* _PROBLEM REQUIREMENTS_: Pull out every line of the data below and copy each one word for word, keeping the original order.

────────

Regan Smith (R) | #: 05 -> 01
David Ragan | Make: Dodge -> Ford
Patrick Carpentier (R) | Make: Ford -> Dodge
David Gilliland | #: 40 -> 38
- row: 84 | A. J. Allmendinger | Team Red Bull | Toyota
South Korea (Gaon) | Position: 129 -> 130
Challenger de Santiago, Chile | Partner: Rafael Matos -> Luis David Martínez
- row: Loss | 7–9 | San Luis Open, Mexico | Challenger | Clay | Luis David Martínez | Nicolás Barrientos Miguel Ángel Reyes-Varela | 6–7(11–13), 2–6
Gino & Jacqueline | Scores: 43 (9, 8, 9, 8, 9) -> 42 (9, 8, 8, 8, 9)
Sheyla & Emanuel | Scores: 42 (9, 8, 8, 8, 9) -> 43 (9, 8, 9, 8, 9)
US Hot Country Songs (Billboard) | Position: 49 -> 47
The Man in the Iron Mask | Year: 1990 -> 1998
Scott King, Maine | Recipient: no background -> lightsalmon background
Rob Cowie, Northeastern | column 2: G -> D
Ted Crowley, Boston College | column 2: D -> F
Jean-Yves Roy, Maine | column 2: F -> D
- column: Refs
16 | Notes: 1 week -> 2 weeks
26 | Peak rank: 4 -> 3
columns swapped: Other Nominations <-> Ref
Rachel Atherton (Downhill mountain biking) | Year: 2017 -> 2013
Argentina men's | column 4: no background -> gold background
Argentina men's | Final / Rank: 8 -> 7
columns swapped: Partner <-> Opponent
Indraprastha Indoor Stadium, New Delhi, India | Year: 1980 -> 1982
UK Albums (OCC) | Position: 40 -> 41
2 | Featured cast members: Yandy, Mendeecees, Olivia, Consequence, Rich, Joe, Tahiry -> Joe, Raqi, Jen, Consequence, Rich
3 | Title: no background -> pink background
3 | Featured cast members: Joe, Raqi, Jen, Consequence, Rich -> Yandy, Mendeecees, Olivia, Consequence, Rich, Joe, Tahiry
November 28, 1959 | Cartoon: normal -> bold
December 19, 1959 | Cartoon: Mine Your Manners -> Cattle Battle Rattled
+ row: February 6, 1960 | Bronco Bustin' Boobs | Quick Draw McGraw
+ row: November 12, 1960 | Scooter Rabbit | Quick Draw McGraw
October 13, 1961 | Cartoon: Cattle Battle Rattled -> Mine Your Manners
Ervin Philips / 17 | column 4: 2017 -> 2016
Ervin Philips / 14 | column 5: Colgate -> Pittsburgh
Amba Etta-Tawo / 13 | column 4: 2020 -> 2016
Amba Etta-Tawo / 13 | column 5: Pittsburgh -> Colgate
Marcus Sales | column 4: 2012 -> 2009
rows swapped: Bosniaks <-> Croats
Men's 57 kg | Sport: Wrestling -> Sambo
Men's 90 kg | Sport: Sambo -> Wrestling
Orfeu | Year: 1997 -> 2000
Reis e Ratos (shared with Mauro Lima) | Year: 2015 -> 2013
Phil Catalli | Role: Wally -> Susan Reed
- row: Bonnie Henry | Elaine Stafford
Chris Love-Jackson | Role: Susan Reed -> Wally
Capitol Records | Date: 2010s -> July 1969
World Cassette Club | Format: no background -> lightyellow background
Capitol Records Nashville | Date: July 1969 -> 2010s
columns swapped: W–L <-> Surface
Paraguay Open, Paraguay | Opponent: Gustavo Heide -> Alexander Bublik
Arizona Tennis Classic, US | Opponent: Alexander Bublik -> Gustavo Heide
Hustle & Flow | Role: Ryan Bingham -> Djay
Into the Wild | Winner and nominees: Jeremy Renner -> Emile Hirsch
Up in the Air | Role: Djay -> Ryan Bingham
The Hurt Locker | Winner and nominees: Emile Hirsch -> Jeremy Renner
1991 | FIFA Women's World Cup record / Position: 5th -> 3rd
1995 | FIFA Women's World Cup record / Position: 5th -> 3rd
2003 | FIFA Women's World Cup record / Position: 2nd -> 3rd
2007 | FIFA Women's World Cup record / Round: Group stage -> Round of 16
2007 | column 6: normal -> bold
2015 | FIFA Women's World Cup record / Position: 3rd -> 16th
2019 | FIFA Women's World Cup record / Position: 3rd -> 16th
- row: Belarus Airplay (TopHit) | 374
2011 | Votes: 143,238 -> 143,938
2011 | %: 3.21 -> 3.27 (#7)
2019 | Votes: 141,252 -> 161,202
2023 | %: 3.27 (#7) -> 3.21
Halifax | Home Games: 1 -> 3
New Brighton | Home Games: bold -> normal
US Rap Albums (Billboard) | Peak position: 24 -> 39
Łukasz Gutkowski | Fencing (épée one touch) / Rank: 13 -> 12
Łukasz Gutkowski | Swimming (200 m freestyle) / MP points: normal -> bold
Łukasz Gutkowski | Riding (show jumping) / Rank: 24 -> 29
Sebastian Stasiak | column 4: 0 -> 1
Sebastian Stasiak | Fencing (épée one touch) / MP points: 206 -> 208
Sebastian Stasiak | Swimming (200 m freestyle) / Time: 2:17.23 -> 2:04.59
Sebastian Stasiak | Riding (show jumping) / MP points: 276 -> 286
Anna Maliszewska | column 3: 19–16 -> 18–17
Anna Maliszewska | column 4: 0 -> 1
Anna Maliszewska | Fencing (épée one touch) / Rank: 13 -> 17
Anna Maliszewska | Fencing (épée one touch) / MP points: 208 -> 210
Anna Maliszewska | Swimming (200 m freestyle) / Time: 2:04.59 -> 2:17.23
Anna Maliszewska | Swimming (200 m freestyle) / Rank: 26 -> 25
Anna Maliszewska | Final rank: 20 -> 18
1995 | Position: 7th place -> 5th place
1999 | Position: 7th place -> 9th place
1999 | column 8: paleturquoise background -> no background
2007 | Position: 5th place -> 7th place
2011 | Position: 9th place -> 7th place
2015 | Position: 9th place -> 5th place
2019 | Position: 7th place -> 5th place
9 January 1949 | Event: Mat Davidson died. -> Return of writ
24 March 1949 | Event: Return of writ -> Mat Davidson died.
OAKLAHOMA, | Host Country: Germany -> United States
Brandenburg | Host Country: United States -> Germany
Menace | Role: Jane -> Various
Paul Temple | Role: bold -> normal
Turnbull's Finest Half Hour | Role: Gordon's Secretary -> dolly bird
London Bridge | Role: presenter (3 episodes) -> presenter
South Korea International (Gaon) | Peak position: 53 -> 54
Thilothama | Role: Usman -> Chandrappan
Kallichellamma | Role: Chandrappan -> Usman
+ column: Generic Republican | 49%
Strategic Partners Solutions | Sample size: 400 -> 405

────────

* _THE ANSWER_:
Regan Smith (R) | #: 05 -> 01
David Ragan | Make: Dodge -> Ford
Patrick Carpentier (R) | Make: Ford -> Dodge
David Gilliland | #: 40 -> 38
- row: 84 | A. J. Allmendinger | Team Red Bull | Toyota
South Korea (Gaon) | Position: 129 -> 130
Challenger de Santiago, Chile | Partner: Rafael Matos -> Luis David Martínez
- row: Loss | 7–9 | San Luis Open, Mexico | Challenger | Clay | Luis David Martínez | Nicolás Barrientos Miguel Ángel Reyes-Varela | 6–7(11–13), 2–6
Gino & Jacqueline | Scores: 43 (9, 8, 9, 8, 9) -> 42 (9, 8, 8, 8, 9)
Sheyla & Emanuel | Scores: 42 (9, 8, 8, 8, 9) -> 43 (9, 8, 9, 8, 9)
US Hot Country Songs (Billboard) | Position: 49 -> 47
The Man in the Iron Mask | Year: 1990 -> 1998
Scott King, Maine | Recipient: no background -> lightsalmon background
Rob Cowie, Northeastern | column 2: G -> D
Ted Crowley, Boston College | column 2: D -> F
Jean-Yves Roy, Maine | column 2: F -> D
- column: Refs
16 | Notes: 1 week -> 2 weeks
26 | Peak rank: 4 -> 3
columns swapped: Other Nominations <-> Ref
Rachel Atherton (Downhill mountain biking) | Year: 2017 -> 2013
Argentina men's | column 4: no background -> gold background
Argentina men's | Final / Rank: 8 -> 7
columns swapped: Partner <-> Opponent
Indraprastha Indoor Stadium, New Delhi, India | Year: 1980 -> 1982
UK Albums (OCC) | Position: 40 -> 41
2 | Featured cast members: Yandy, Mendeecees, Olivia, Consequence, Rich, Joe, Tahiry -> Joe, Raqi, Jen, Consequence, Rich
3 | Title: no background -> pink background
3 | Featured cast members: Joe, Raqi, Jen, Consequence, Rich -> Yandy, Mendeecees, Olivia, Consequence, Rich, Joe, Tahiry
November 28, 1959 | Cartoon: normal -> bold
December 19, 1959 | Cartoon: Mine Your Manners -> Cattle Battle Rattled
+ row: February 6, 1960 | Bronco Bustin' Boobs | Quick Draw McGraw
+ row: November 12, 1960 | Scooter Rabbit | Quick Draw McGraw
October 13, 1961 | Cartoon: Cattle Battle Rattled -> Mine Your Manners
Ervin Philips / 17 | column 4: 2017 -> 2016
Ervin Philips / 14 | column 5: Colgate -> Pittsburgh
Amba Etta-Tawo / 13 | column 4: 2020 -> 2016
Amba Etta-Tawo / 13 | column 5: Pittsburgh -> Colgate
Marcus Sales | column 4: 2012 -> 2009
rows swapped: Bosniaks <-> Croats
Men's 57 kg | Sport: Wrestling -> Sambo
Men's 90 kg | Sport: Sambo -> Wrestling
Orfeu | Year: 1997 -> 2000
Reis e Ratos (shared with Mauro Lima) | Year: 2015 -> 2013
Phil Catalli | Role: Wally -> Susan Reed
- row: Bonnie Henry | Elaine Stafford
Chris Love-Jackson | Role: Susan Reed -> Wally
Capitol Records | Date: 2010s -> July 1969
World Cassette Club | Format: no background -> lightyellow background
Capitol Records Nashville | Date: July 1969 -> 2010s
columns swapped: W–L <-> Surface
Paraguay Open, Paraguay | Opponent: Gustavo Heide -> Alexander Bublik
Arizona Tennis Classic, US | Opponent: Alexander Bublik -> Gustavo Heide
Hustle & Flow | Role: Ryan Bingham -> Djay
Into the Wild | Winner and nominees: Jeremy Renner -> Emile Hirsch
Up in the Air | Role: Djay -> Ryan Bingham
The Hurt Locker | Winner and nominees: Emile Hirsch -> Jeremy Renner
1991 | FIFA Women's World Cup record / Position: 5th -> 3rd
1995 | FIFA Women's World Cup record / Position: 5th -> 3rd
2003 | FIFA Women's World Cup record / Position: 2nd -> 3rd
2007 | FIFA Women's World Cup record / Round: Group stage -> Round of 16
2007 | column 6: normal -> bold
2015 | FIFA Women's World Cup record / Position: 3rd -> 16th
2019 | FIFA Women's World Cup record / Position: 3rd -> 16th
- row: Belarus Airplay (TopHit) | 374
2011 | Votes: 143,238 -> 143,938
2011 | %: 3.21 -> 3.27 (#7)
2019 | Votes: 141,252 -> 161,202
2023 | %: 3.27 (#7) -> 3.21
Halifax | Home Games: 1 -> 3
New Brighton | Home Games: bold -> normal
US Rap Albums (Billboard) | Peak position: 24 -> 39
Łukasz Gutkowski | Fencing (épée one touch) / Rank: 13 -> 12
Łukasz Gutkowski | Swimming (200 m freestyle) / MP points: normal -> bold
Łukasz Gutkowski | Riding (show jumping) / Rank: 24 -> 29
Sebastian Stasiak | column 4: 0 -> 1
Sebastian Stasiak | Fencing (épée one touch) / MP points: 206 -> 208
Sebastian Stasiak | Swimming (200 m freestyle) / Time: 2:17.23 -> 2:04.59
Sebastian Stasiak | Riding (show jumping) / MP points: 276 -> 286
Anna Maliszewska | column 3: 19–16 -> 18–17
Anna Maliszewska | column 4: 0 -> 1
Anna Maliszewska | Fencing (épée one touch) / Rank: 13 -> 17
Anna Maliszewska | Fencing (épée one touch) / MP points: 208 -> 210
Anna Maliszewska | Swimming (200 m freestyle) / Time: 2:04.59 -> 2:17.23
Anna Maliszewska | Swimming (200 m freestyle) / Rank: 26 -> 25
Anna Maliszewska | Final rank: 20 -> 18
1995 | Position: 7th place -> 5th place
1999 | Position: 7th place -> 9th place
1999 | column 8: paleturquoise background -> no background
2007 | Position: 5th place -> 7th place
2011 | Position: 9th place -> 7th place
2015 | Position: 9th place -> 5th place
2019 | Position: 7th place -> 5th place
9 January 1949 | Event: Mat Davidson died. -> Return of writ
24 March 1949 | Event: Return of writ -> Mat Davidson died.
OAKLAHOMA, | Host Country: Germany -> United States
Brandenburg | Host Country: United States -> Germany
Menace | Role: Jane -> Various
Paul Temple | Role: bold -> normal
Turnbull's Finest Half Hour | Role: Gordon's Secretary -> dolly bird
London Bridge | Role: presenter (3 episodes) -> presenter
South Korea International (Gaon) | Peak position: 53 -> 54
Thilothama | Role: Usman -> Chandrappan
Kallichellamma | Role: Chandrappan -> Usman
+ column: Generic Republican | 49%
Strategic Partners Solutions | Sample size: 400 -> 405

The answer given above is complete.